The exchange with monasteries is not new territory for Florian Fink: “Our collaboration with the Neustift Monastery probably even began with my grandparents through wine.” Vineyards were already part of Neustift when the monastery was founded in 1142. Florian Fink’s grandfather not only gave his grandson good connections to one of the oldest active wineries in the world, but also impressive decoration for the staircase: a replica of the Celtic menhir from Tötschling am Pfeffersberg stands there, as tall as a man, discovered by Hans Fink in 1955. Today the original is in the Archeology Museum in Bolzano, “where Ötzi is,” says Florian Fink. His grandfather was actually a butcher, but after an illness he was no longer able to practice his profession and specialized in South Tyrolean folklore. “He was a landlord, as he is in the book,” Maria Gall remembers the 2003 deceased. “And a great storyteller.” The doctor of social sciences is a tour guide. She knows Brixen and the local customs very well. “You used to recognize a good landlord by having your own butcher’s shop,” adds the university lecturer. “Today there’s less of that.” At the Fink there is still a shop under the arcades, right next to the newly designed entrance to the hotel. The butcher shop is run by the landlord’s cousin.
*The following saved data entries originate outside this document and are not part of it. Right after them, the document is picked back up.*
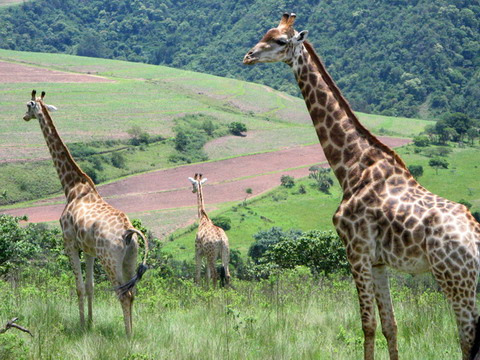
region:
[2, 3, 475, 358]
three giraffes in an open field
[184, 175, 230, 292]
a small giraffe facing away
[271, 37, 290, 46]
a giraffe's right eye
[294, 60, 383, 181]
the long neck of a giraffe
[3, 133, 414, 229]
a dirt path in a field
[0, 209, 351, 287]
short green shrubbery in a field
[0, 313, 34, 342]
a brown fallen twig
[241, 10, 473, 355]
closest giraffe is tall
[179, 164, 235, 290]
furthest giraffe looking down on field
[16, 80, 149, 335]
tall giraffe standing in grass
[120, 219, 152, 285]
brown tail with puff of black hair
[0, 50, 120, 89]
dirt area on top of green hill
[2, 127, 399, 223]
large empty dirt field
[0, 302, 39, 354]
bare dead branch is brown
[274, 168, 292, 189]
short round green bush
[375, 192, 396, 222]
unique shaped brown spot on giraffe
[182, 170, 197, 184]
left horn on head of giraffe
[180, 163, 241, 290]
a giraffe looking down a cliff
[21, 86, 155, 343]
giraffe looking across the grass landscape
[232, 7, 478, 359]
a large giraffe gazing at their companions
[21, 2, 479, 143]
an expansive dark forest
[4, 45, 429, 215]
an open grassy plain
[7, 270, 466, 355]
a grassy savannah with giraffes in it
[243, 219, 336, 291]
shrubbery in a big grassland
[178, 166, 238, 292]
a girafe grazing in a meadow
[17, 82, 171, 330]
a mammal with a long neck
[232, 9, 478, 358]
a giraffe standing in a peaceful valley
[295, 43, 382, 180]
the giraffe has a long neck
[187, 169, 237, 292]
the giraffe is facing away from the camera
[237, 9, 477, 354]
the giraffe is very tall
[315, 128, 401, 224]
the giraffe has many spots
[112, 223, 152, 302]
the giraffe is swinging its tail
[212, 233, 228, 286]
the giraffe has a long tail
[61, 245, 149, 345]
the giraffe has four legs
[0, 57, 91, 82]
the field is brown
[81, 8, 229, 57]
green trees in the forest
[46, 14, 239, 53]
large mountain area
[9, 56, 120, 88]
cleared area in the field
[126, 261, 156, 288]
long tail on the giraffe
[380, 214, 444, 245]
brown and white stripes on giraffe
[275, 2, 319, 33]
horns on top of giraffe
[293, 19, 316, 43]
ears on tall giraffe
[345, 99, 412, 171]
comb down the back of giraffe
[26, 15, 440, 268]
giraffes standing in the field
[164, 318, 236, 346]
tall grass in the field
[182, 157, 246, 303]
This is a giraffe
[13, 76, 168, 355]
This is a giraffe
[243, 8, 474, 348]
This is a giraffe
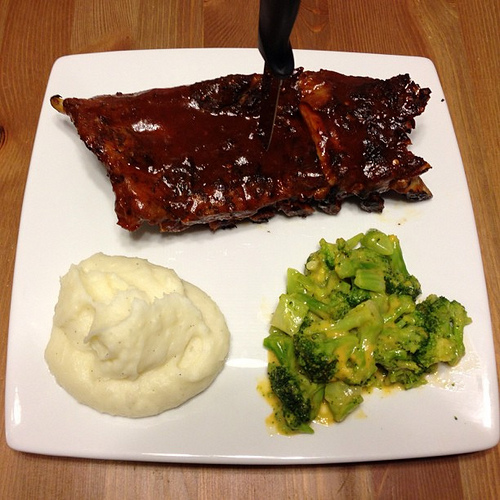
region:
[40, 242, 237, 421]
A pile of mashed potatoes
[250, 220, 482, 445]
A serving of broccoli and cheese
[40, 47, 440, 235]
BBQ ribs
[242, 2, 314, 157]
Knife stuck in a serving of ribs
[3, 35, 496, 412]
White square plate with food on it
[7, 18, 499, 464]
Dinner plate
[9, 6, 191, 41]
Wood table under the plate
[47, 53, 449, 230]
Meat covered in BBQ sauce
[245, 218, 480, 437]
Serving of green vegetables on the plate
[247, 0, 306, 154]
Knife with a black handle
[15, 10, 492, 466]
oblong platter with food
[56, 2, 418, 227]
knife in the center meat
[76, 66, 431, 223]
shiny sauce over ribs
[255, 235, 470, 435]
chopped pieces of broccoli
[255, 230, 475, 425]
green stalks with darker florets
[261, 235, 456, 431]
broccoli coated with cheese sauce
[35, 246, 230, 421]
mound of soft food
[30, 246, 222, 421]
creamy and white heap of vegetable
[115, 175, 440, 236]
bones along side of meat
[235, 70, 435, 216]
dark crust of barbecued meat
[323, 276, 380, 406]
This is a serving of broccoli and cheese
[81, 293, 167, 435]
This is a serving of whipped mashed potatoes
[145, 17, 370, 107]
This is a serving of sassy BBQ ribs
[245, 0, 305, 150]
This is a sharp steak knife in the meat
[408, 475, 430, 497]
The color of this table is a very light brown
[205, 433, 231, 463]
The color of this plate is a very bright white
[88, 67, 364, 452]
This photo was taken in the state of Ilinois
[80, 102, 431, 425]
This photo was taken in the city of Chicago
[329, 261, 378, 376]
This broccoli is dark green in color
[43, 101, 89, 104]
There is a large piece of bone in the ribs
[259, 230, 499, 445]
Broccoli in cheese sauce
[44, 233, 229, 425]
Buttery mashed potatoes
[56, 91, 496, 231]
Half rack of bbq ribs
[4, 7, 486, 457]
White plate full of food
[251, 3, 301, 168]
A black and silver knife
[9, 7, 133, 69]
Part of a wooden table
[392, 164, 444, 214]
Piece of the rib bone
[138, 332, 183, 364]
Little pepper flakes in the potatoes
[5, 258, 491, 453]
Part of a white plate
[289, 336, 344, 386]
Top of the broccoli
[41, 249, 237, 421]
white mashed potatoes on a plate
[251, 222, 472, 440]
green broccoli in yellow sauce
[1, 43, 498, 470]
a white porcelain plate on the table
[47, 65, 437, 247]
brown ribs on a plate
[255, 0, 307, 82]
the black handle of a knife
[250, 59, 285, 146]
the blade of a knife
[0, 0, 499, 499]
a brown wooden table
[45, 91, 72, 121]
a piece of white bone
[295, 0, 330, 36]
a knot in the wood table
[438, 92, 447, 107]
a black speck on the plate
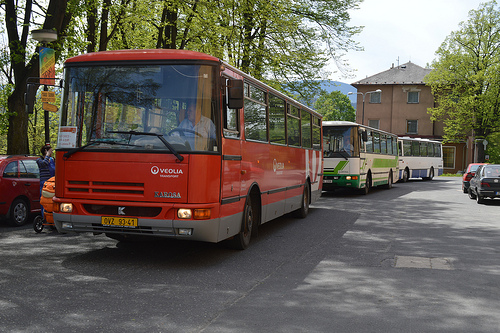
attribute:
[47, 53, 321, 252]
bus — red, orange 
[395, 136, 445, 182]
bus — white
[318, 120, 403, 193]
bus — green , white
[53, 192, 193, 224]
lights — bus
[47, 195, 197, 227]
lights — bus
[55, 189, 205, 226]
lights — bus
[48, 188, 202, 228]
lights — bus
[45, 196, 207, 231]
lights — bus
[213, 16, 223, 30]
tree — green leaves 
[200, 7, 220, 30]
tree — green leaves 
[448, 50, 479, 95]
tree — green leaves 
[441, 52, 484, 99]
tree — green leaves 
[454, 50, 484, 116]
tree — green leaves 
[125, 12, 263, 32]
tree — green leaves 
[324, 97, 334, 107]
tree — green leaves 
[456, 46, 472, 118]
tree — green leaves 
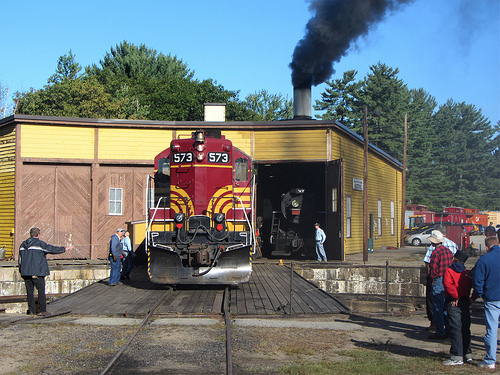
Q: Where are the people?
A: Beside the train tracks.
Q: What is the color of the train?
A: Red.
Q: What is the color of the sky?
A: Blue.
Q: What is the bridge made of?
A: Wood.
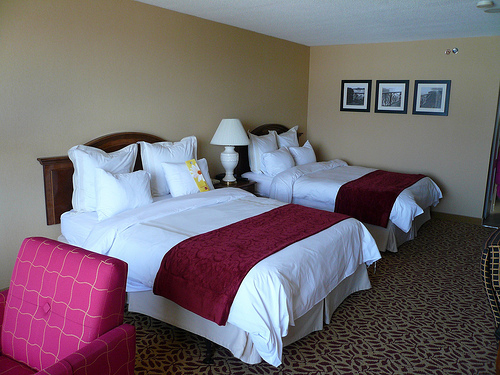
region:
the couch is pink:
[57, 285, 77, 315]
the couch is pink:
[93, 288, 98, 294]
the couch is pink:
[73, 301, 78, 318]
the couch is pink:
[67, 298, 78, 313]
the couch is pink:
[70, 317, 80, 337]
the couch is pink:
[84, 305, 95, 333]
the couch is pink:
[62, 301, 84, 329]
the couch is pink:
[79, 300, 92, 318]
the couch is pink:
[81, 306, 88, 316]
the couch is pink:
[77, 307, 92, 334]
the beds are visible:
[164, 82, 428, 361]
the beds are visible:
[190, 105, 317, 277]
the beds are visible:
[211, 143, 336, 312]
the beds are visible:
[217, 140, 277, 213]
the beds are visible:
[237, 152, 445, 338]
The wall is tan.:
[68, 45, 180, 115]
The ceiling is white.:
[293, 2, 400, 27]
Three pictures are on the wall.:
[330, 65, 462, 129]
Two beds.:
[55, 104, 448, 356]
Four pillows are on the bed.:
[52, 115, 212, 202]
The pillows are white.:
[62, 125, 219, 216]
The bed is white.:
[45, 130, 367, 340]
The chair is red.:
[0, 230, 140, 370]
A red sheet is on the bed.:
[162, 195, 382, 350]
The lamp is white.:
[203, 111, 254, 191]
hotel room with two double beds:
[10, 6, 488, 363]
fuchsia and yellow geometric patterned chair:
[0, 220, 145, 369]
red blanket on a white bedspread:
[147, 173, 341, 328]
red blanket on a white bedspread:
[332, 142, 424, 239]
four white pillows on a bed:
[66, 135, 218, 205]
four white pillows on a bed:
[243, 118, 330, 182]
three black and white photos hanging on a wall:
[327, 68, 454, 120]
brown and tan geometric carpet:
[390, 256, 475, 369]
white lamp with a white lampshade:
[210, 97, 257, 191]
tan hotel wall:
[15, 25, 225, 107]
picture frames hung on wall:
[328, 69, 457, 129]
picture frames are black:
[323, 62, 483, 149]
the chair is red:
[1, 212, 136, 365]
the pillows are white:
[67, 140, 202, 205]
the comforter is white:
[113, 214, 377, 320]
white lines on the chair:
[0, 237, 128, 362]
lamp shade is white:
[194, 110, 257, 156]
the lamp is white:
[218, 143, 255, 195]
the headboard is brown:
[22, 133, 185, 223]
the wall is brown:
[1, 0, 492, 265]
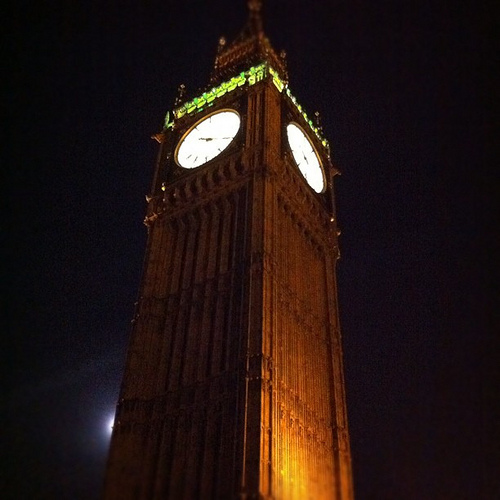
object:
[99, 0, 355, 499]
tower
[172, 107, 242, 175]
clock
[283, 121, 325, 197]
clock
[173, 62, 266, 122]
lights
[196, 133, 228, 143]
hands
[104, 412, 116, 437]
moon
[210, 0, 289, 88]
tip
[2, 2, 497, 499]
sky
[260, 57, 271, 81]
corner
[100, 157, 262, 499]
wall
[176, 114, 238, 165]
numbers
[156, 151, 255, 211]
carvings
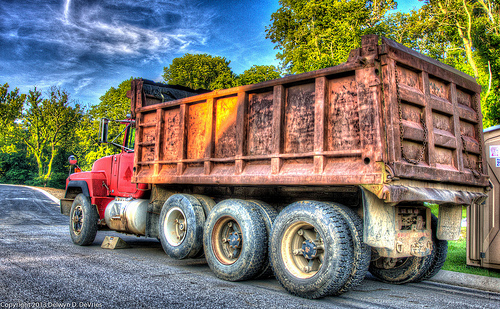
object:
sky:
[1, 1, 274, 96]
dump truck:
[60, 33, 490, 300]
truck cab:
[65, 121, 147, 218]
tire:
[68, 193, 97, 245]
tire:
[158, 193, 204, 260]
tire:
[268, 200, 353, 299]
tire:
[203, 197, 281, 283]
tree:
[17, 89, 82, 183]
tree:
[0, 83, 27, 174]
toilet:
[467, 124, 500, 272]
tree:
[165, 53, 232, 91]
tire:
[267, 200, 372, 300]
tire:
[358, 203, 451, 285]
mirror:
[99, 118, 110, 145]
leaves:
[251, 74, 260, 79]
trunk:
[44, 148, 62, 178]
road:
[1, 185, 499, 307]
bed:
[129, 33, 490, 205]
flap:
[361, 188, 401, 253]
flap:
[436, 204, 465, 243]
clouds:
[0, 0, 223, 74]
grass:
[441, 240, 467, 278]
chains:
[393, 60, 427, 164]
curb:
[0, 183, 499, 296]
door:
[119, 123, 138, 193]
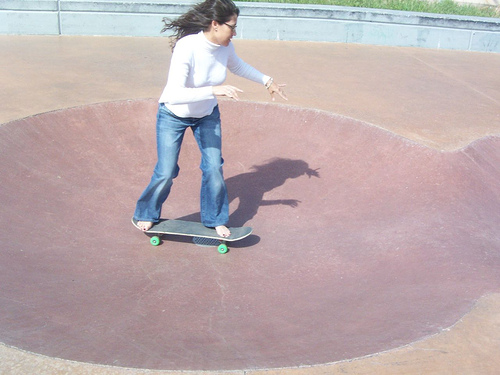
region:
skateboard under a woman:
[133, 206, 257, 261]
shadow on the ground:
[228, 129, 328, 236]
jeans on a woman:
[139, 105, 232, 230]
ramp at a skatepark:
[290, 100, 476, 357]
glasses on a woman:
[223, 20, 237, 34]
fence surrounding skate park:
[345, 6, 476, 60]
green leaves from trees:
[417, 2, 487, 19]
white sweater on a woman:
[147, 35, 272, 123]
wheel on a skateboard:
[213, 237, 233, 261]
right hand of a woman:
[216, 82, 241, 102]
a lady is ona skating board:
[140, 32, 277, 272]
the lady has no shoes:
[144, 186, 261, 268]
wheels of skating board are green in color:
[141, 232, 225, 263]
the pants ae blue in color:
[151, 112, 227, 232]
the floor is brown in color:
[333, 158, 415, 295]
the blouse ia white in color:
[175, 44, 238, 118]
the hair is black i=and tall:
[157, 4, 274, 40]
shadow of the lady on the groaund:
[217, 115, 328, 195]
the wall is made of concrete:
[390, 11, 464, 51]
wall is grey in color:
[362, 13, 437, 54]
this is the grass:
[450, 3, 492, 13]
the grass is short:
[445, 0, 462, 11]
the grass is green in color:
[420, 0, 440, 5]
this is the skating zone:
[285, 277, 354, 339]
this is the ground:
[128, 261, 225, 344]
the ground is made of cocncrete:
[152, 272, 218, 330]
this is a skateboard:
[132, 204, 259, 259]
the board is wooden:
[167, 219, 186, 232]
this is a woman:
[134, 3, 294, 217]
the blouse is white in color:
[183, 66, 213, 76]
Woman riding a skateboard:
[130, 0, 290, 257]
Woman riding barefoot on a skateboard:
[130, 0, 291, 255]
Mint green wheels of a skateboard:
[147, 234, 229, 254]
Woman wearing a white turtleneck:
[130, 0, 289, 240]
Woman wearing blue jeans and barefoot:
[135, 0, 288, 237]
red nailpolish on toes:
[137, 223, 147, 233]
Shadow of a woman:
[167, 152, 324, 235]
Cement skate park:
[0, 0, 498, 371]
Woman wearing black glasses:
[135, 0, 288, 240]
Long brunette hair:
[157, 0, 240, 52]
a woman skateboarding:
[126, 5, 262, 255]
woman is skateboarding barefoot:
[123, 208, 254, 251]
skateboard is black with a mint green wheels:
[125, 210, 261, 255]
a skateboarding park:
[0, 41, 486, 361]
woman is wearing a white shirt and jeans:
[130, 0, 290, 230]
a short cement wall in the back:
[8, 0, 493, 52]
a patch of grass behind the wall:
[251, 0, 494, 15]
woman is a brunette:
[160, 0, 236, 45]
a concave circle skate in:
[0, 81, 485, 371]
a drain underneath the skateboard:
[186, 232, 221, 251]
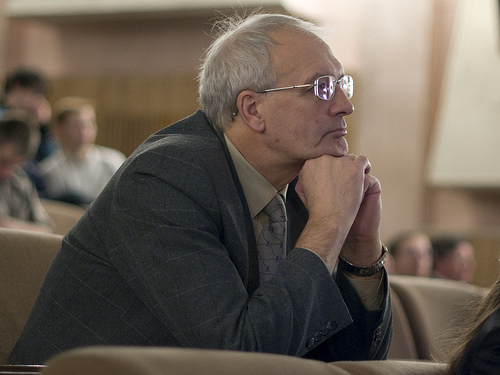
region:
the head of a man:
[196, 22, 413, 174]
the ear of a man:
[222, 75, 275, 128]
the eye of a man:
[291, 65, 361, 105]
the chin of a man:
[321, 136, 372, 173]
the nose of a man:
[324, 93, 368, 125]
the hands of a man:
[286, 151, 391, 228]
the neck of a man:
[211, 103, 306, 225]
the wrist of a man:
[254, 172, 392, 302]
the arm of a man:
[86, 160, 396, 348]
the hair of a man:
[187, 15, 350, 150]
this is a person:
[14, 10, 411, 372]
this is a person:
[57, 85, 131, 200]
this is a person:
[2, 45, 67, 211]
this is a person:
[0, 127, 52, 244]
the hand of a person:
[262, 148, 372, 338]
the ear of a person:
[234, 82, 283, 143]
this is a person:
[429, 225, 482, 294]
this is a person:
[381, 215, 439, 278]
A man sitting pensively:
[19, 6, 414, 368]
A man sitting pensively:
[21, 5, 401, 365]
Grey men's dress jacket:
[4, 107, 394, 374]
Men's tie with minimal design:
[256, 193, 288, 290]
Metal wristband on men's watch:
[337, 242, 388, 278]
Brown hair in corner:
[430, 260, 499, 374]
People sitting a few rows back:
[0, 69, 131, 231]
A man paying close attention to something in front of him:
[5, 11, 395, 363]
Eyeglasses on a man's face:
[231, 71, 354, 116]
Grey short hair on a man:
[190, 0, 317, 137]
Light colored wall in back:
[0, 0, 497, 238]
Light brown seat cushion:
[1, 226, 64, 360]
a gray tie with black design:
[249, 189, 290, 291]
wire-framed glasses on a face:
[231, 73, 354, 116]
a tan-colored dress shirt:
[220, 130, 287, 220]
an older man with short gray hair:
[196, 9, 351, 156]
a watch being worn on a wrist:
[338, 240, 390, 279]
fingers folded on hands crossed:
[293, 154, 383, 243]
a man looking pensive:
[301, 25, 354, 157]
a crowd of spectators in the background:
[1, 60, 97, 175]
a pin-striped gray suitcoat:
[24, 108, 354, 361]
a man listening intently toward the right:
[199, 13, 354, 159]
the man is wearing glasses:
[89, 11, 391, 345]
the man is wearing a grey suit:
[68, 20, 403, 362]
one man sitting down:
[124, 8, 393, 361]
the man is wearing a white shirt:
[45, 95, 108, 194]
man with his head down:
[0, 105, 54, 235]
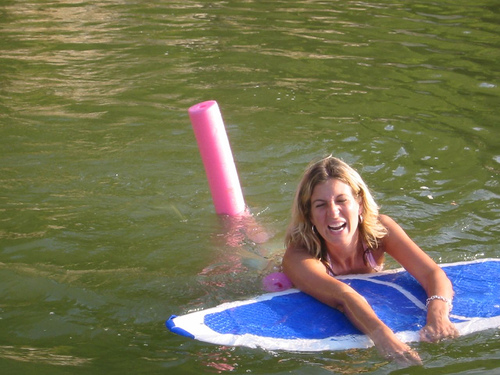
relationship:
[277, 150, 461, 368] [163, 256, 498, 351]
blond woman on surfboard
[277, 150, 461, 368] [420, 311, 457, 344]
blond woman has hand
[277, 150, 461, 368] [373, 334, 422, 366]
blond woman has hand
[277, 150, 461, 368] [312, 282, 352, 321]
blond woman has elbow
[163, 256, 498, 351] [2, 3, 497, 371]
surfboard in water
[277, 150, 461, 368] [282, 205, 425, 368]
blond woman has arm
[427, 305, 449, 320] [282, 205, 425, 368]
wrist on arm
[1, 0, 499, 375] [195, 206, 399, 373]
green water has reflection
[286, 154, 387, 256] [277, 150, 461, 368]
hair on blond woman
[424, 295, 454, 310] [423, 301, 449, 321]
bracelet on wrist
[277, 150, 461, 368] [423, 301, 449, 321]
blond woman has wrist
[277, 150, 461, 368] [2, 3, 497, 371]
blond woman in water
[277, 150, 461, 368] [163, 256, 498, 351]
blond woman holds surfboard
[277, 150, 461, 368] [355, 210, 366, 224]
blond woman wears earring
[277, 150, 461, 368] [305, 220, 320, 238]
blond woman wears earring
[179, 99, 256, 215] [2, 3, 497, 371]
pool noodle sticking out of water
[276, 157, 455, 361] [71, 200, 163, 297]
blond woman in water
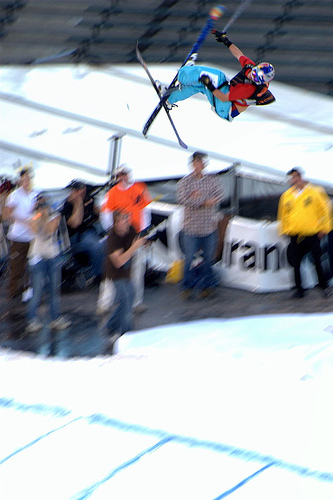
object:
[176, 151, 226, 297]
man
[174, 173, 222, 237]
shirt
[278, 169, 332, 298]
man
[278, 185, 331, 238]
jacket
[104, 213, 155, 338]
man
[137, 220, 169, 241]
camera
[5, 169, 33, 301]
man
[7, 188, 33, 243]
shirt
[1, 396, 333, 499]
lines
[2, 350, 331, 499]
snow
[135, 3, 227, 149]
ski's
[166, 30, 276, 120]
man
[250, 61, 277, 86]
helmet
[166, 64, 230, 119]
pants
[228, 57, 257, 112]
shirt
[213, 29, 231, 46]
glove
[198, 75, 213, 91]
glove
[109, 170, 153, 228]
man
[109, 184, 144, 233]
shirt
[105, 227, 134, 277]
shirt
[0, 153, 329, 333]
crowd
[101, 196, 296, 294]
sign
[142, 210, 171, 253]
logo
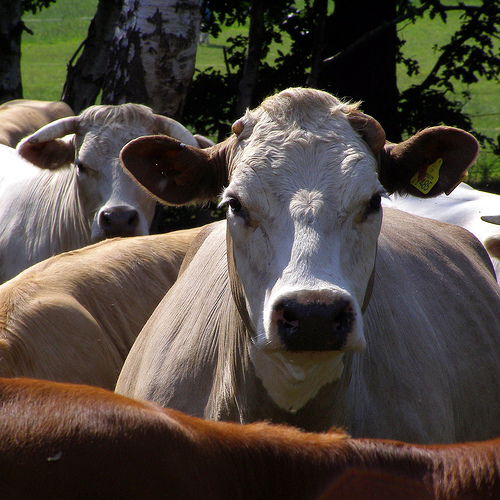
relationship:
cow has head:
[114, 87, 495, 440] [215, 86, 386, 383]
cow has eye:
[114, 87, 495, 440] [218, 189, 249, 227]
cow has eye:
[114, 87, 495, 440] [365, 190, 384, 212]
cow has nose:
[114, 87, 495, 440] [274, 291, 356, 351]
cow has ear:
[114, 87, 495, 440] [119, 134, 229, 207]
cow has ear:
[114, 87, 495, 440] [390, 125, 480, 199]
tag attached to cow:
[409, 158, 443, 196] [114, 87, 495, 440]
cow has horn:
[114, 87, 495, 440] [230, 119, 256, 139]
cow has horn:
[114, 87, 495, 440] [345, 108, 386, 153]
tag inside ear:
[409, 158, 443, 196] [390, 125, 480, 199]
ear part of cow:
[390, 125, 480, 199] [114, 87, 495, 440]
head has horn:
[215, 86, 386, 383] [345, 108, 386, 153]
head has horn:
[215, 86, 386, 383] [230, 119, 256, 139]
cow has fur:
[114, 87, 495, 440] [124, 88, 493, 433]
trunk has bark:
[64, 4, 203, 124] [110, 3, 197, 115]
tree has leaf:
[264, 7, 496, 142] [407, 65, 416, 78]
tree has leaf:
[264, 7, 496, 142] [443, 77, 455, 94]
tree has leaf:
[264, 7, 496, 142] [477, 32, 492, 47]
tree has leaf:
[264, 7, 496, 142] [486, 133, 496, 152]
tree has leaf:
[264, 7, 496, 142] [436, 11, 449, 23]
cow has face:
[114, 87, 495, 440] [225, 186, 383, 352]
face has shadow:
[225, 186, 383, 352] [231, 189, 296, 341]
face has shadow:
[225, 186, 383, 352] [339, 220, 378, 304]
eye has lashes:
[218, 189, 249, 227] [215, 194, 237, 211]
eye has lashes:
[365, 190, 384, 212] [371, 186, 393, 203]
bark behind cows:
[110, 3, 197, 115] [5, 87, 493, 486]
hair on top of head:
[242, 85, 364, 131] [215, 86, 386, 383]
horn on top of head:
[230, 119, 256, 139] [215, 86, 386, 383]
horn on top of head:
[345, 108, 386, 153] [215, 86, 386, 383]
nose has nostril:
[274, 291, 356, 351] [277, 304, 300, 330]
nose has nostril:
[274, 291, 356, 351] [326, 304, 349, 330]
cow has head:
[6, 105, 216, 280] [73, 106, 160, 246]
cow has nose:
[6, 105, 216, 280] [100, 205, 141, 234]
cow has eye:
[6, 105, 216, 280] [75, 159, 95, 179]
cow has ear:
[6, 105, 216, 280] [16, 137, 76, 171]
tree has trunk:
[264, 7, 496, 142] [311, 6, 400, 144]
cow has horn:
[6, 105, 216, 280] [16, 116, 83, 156]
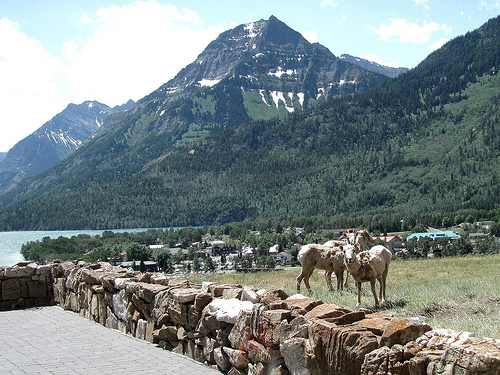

South Tyrol: New hotel in Brixen: undefined
(Photo: Fink Restaurant & Suites)

Florian Fink, meanwhile, was particularly taken with the instructions given by the naturopathic Benedictine nun Hildegard von Bingen. “I’ve read through many of her books.” So at the beginning of the menu, to open the stomach, he offers a herbal decoction made from fennel, galangal root and bertram powder, the latter of which was already a central seasoning and remedy for the monastery woman. “The Bertram plant has a lot of bitter substances that stimulate digestion,” he enthuses. He also likes to use catchfly. “The leaves also have a lot of bitter substances, which makes the food more digestible. Today they are used in tomato soup.” He also plucks one of the flowers from the herb and lets it burst with a loud pop on the back of his hand: “That’s why we call it the meadow carnation.”

An easy life has never done anyone any good, is one of the ascetic wisdoms that Hildegard von Bingen is often quoted as saying. And that is perhaps the only principle of the polymaths that does not apply to Fink.

Travel information:

Fink Restaurant & Suites, Kleine Lauben 4, 39042 Brixen, Italy, double room with breakfast from 320 euros/night, fink1896.it

The research trip for this article was partly supported by tour operators, hotels, airlines and/or tourism agencies.